● **SECÇÃO DE TEXTO**
--------

Lembrei-me entretanto que ao tentar evitar a repetição do manjar da noite anterior (massa) fui levado a repetir o ingrediente principal do almoço do dia (arroz de peixe), mas naquele momento já não ouvia as lembranças mas sim os instintos. E que bem que sabe seguir o instinto de quando em vez. Olhei para o relógio e reparei que enquanto ainda estava a meio do meu risotto, ainda faltava algum tempo para o início das sessões de cinema, mas estava tudo a saber tão bem que resolvi fugir ao regresso à rotina e aproveitar para fazer as coisas sem pressas. Passada que estava a degustação, veio o sacrifício de limpar a cozinha e lavar a loiça... mas com um pouco de ânimo ganho com tudo o que me trouxe até aqui, uma pitada de força de vontade para levantar do sofá, ponho as mãos na água e trato do assunto celeremente. O cinema fica para outra oportunidade. E a noite de sono será melhor com um estômago bem tratado, as papilas satisfeitas e o instinto realizado.

--------

● **REGISTOS**

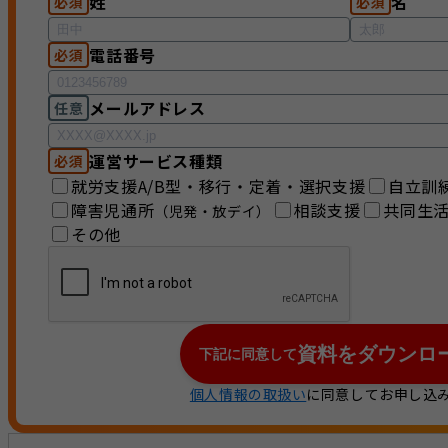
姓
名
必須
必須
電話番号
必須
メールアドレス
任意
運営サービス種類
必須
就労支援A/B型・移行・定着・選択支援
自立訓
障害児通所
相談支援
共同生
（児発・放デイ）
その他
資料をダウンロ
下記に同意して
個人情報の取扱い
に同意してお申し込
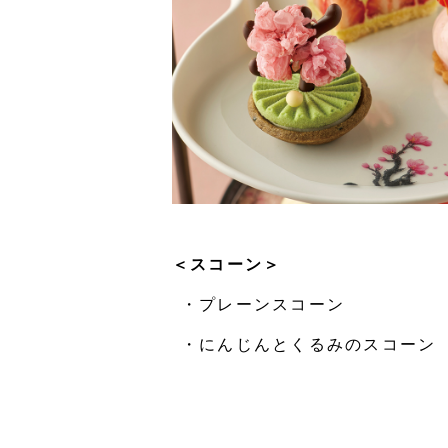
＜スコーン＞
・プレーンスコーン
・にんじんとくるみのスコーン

--------

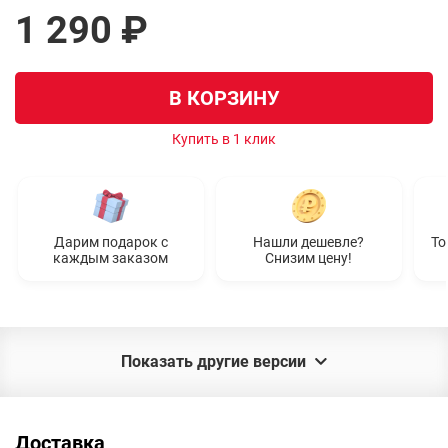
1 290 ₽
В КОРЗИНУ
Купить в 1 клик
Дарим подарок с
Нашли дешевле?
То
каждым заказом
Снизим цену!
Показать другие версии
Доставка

--------

● **DESCRIÇÃO DA TAREFA**
No texto sobre o jantar de risotto, o que fica para outra oportunidade?

● **RESPOSTA DO EXERCÍCIO**
O cinema.